From the Isurus Archives: Entering new markets

Over the years Isurus has published various thought and opinions pieces on the challenges B2B marketers face. Every now and again we look to the past to see if what we said then still rings true today.

The recent recession is not the first time B2B technology vendors have faced challenges meeting their revenue expectations. In the post era many vendors considered expanding into new markets. Isurus published a white paper called “Water, water everywhere but is there a drop to drink? How to successfully enter new markets” which explored some of dimensions companies commonly overlooked as they evaluated new markets. The following are a few highlights.

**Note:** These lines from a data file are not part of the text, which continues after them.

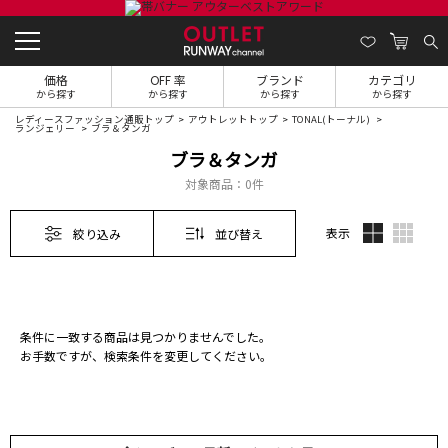
価格
OFF 率
ブランド
カテゴリ
から探す
から探す
から探す
から探す
レディースファッション通販トップ
アウトレットトップ
TONAL(トーナル)
ランジェリー
ブラ＆タンガ
ブラ＆タンガ
対象商品：
0件
表示
絞り込み
並び替え
条件に一致する商品は見つかりませんでした。
お手数ですが、検索条件を変更してください。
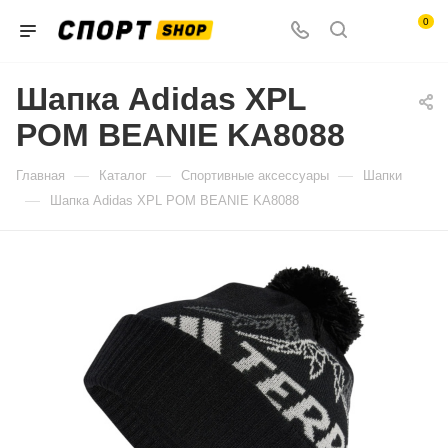
0
Шапка Adidas XPL
POM BEANIE KA8088
—
—
—
Главная
Каталог
Спортивные аксессуары
Шапки
—
Шапка Adidas XPL POM BEANIE KA8088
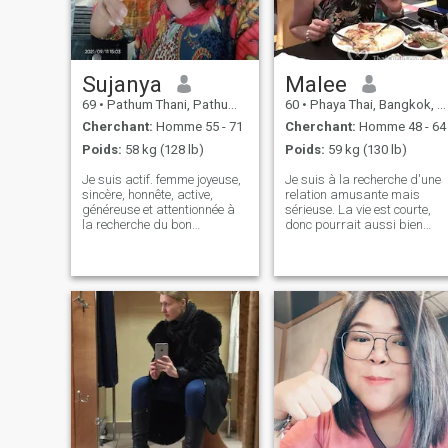
Sujanya
Malee
69
•
Pathum Thani, Pathum Thani, Thailande
60
•
Phaya Thai, Bangkok, Thailande
Cherchant:
Homme 55 - 71
Cherchant:
Homme 48 - 64
Poids:
58 kg (128 lb)
Poids:
59 kg (130 lb)
Je suis actif. femme joyeuse,
Je suis à la recherche d'une
sincère, honnête, active,
relation amusante mais
généreuse et attentionnée à
sérieuse. La vie est courte,
la recherche du bon
donc pourrait aussi bien
partenaire. Je suis élégant
partager avec quelqu'un
mais humble.,jeune et
spécial et méritant à quel
attrayant.Appearance.I suis
point je peux être passionné.
en bonne santé, je n'ai
Nous pouvons tous les deux
jamais été malade, et n'ai
rire ensemble, manger
aucun problème de santé. Je
ensemble cause Je prépare
travaille comme professeur
une bonne cuisine de
d'université en Thaïlande
dégustation. Nommez-le que
depuis des années. Je
vous aurez sur votre table à
cherche quelqu'un qui a des
manger. Ou nous pouvons
choses en commun. Je
simplement profiter de
prendrai ma retraite une fois
l'entreprise de l'autre.
que j'aurai rencontré mon
bon homme pour être mon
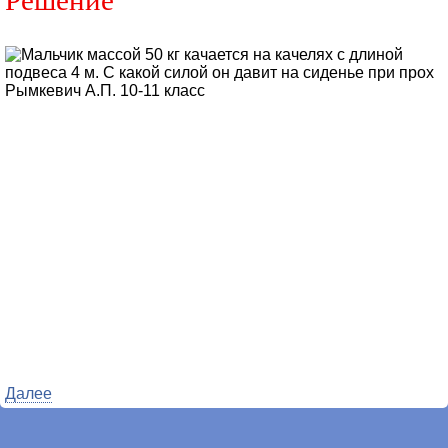
Решение
Далее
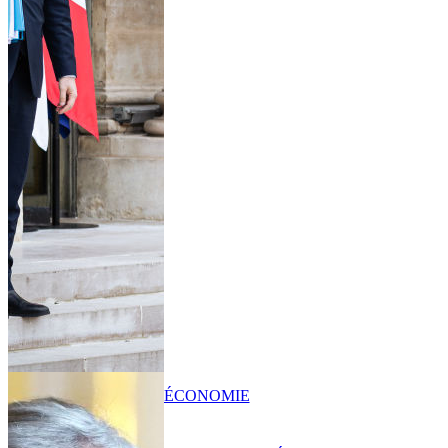
ÉCONOMIE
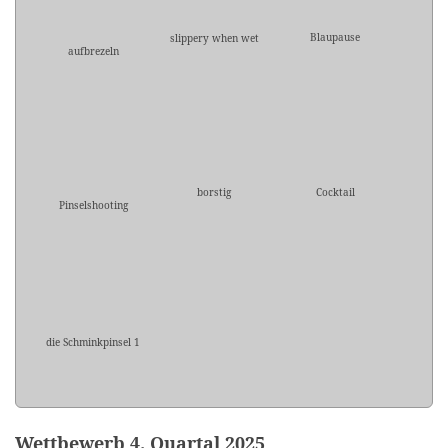
Blaupause
slippery when wet
aufbrezeln
borstig
Cocktail
Pinselshooting
die Schminkpinsel 1
Wettbewerb 4. Quartal 2025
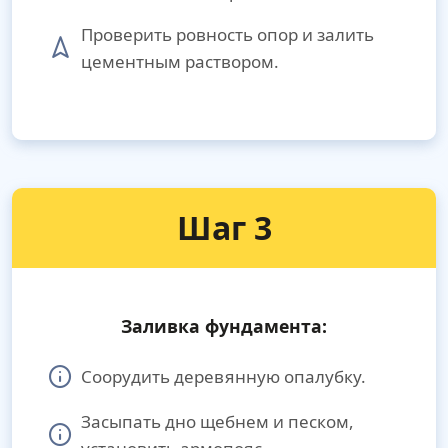
Проверить ровность опор и залить
цементным раствором.
Шаг 3
Заливка фундамента:
Соорудить деревянную опалубку.
Засыпать дно щебнем и песком,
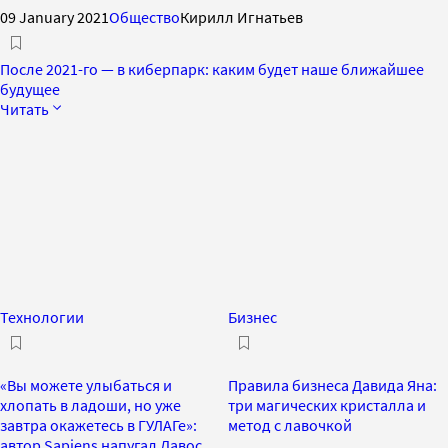
09 January 2021
Общество
Кирилл Игнатьев
После 2021-го — в киберпарк: каким будет наше ближайшее
будущее
Читать
Технологии
Бизнес
«Вы можете улыбаться и
Правила бизнеса Давида Яна:
хлопать в ладоши, но уже
три магических кристалла и
завтра окажетесь в ГУЛАГе»:
метод с лавочкой
автор Sapiens напугал Давос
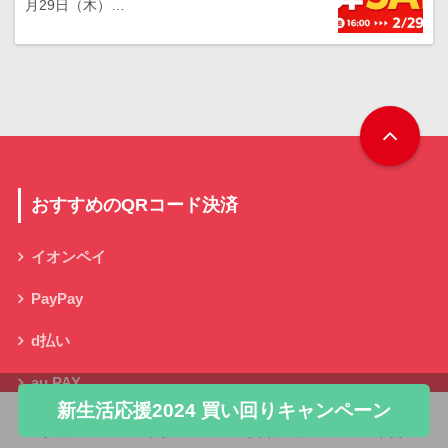
月29日（木）…
おすすめのQRコード決済
イオンペイ
PayPay
d払い
au PAY
新生活応援2024 買い回りキャンペーン
LINE Pay
ホーム
フォロー
サイドメニュー
トップ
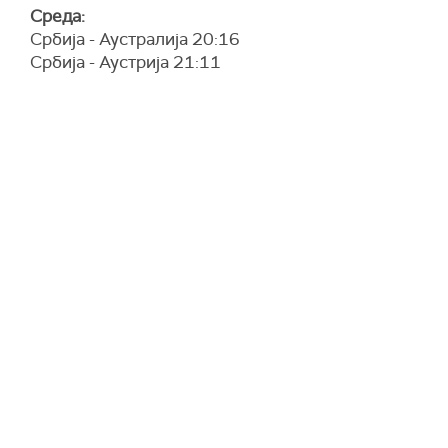
Среда:
Србија - Аустралија 20:16
Србија - Аустрија 21:11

Faced with the need to increase revenue, technology vendors often view expanding the markets they serve as the best opportunity available. Unfortunately, when vendors enter new markets they sometimes overlook the importance of branding and market perceptions and the realities of the new marketplace. Successful market entry requires discipline, resources and a thorough understanding of the new segment. The first step is to understand:

1. The needs of the new segment: Technology vendors must keep in mind that just because a new segment’s processes are similar to existing segments, it does not mean the pains and urgency they feel are the same.
2. The barriers to overcome: A variety of barriers may exist; e.g. a lack of awareness, lack of credibility, lack of functionality, internal business processes.
3. Competitive positioning: When entering a new segment, technology vendors must understand how they compare to key competitors (positively and negatively) in areas that go beyond product comparison, e.g. perceived credibility, market leadership.
4. Implications for the sales force: Selling to new segments often requires new and different skills.

Once these dimensions are understood the next step is to apply the appropriate level of resources to address any disconnects that exist between strategic objectives and the realities of the marketplace, e.g. raise awareness, adjust functionality, change the sales structure or target.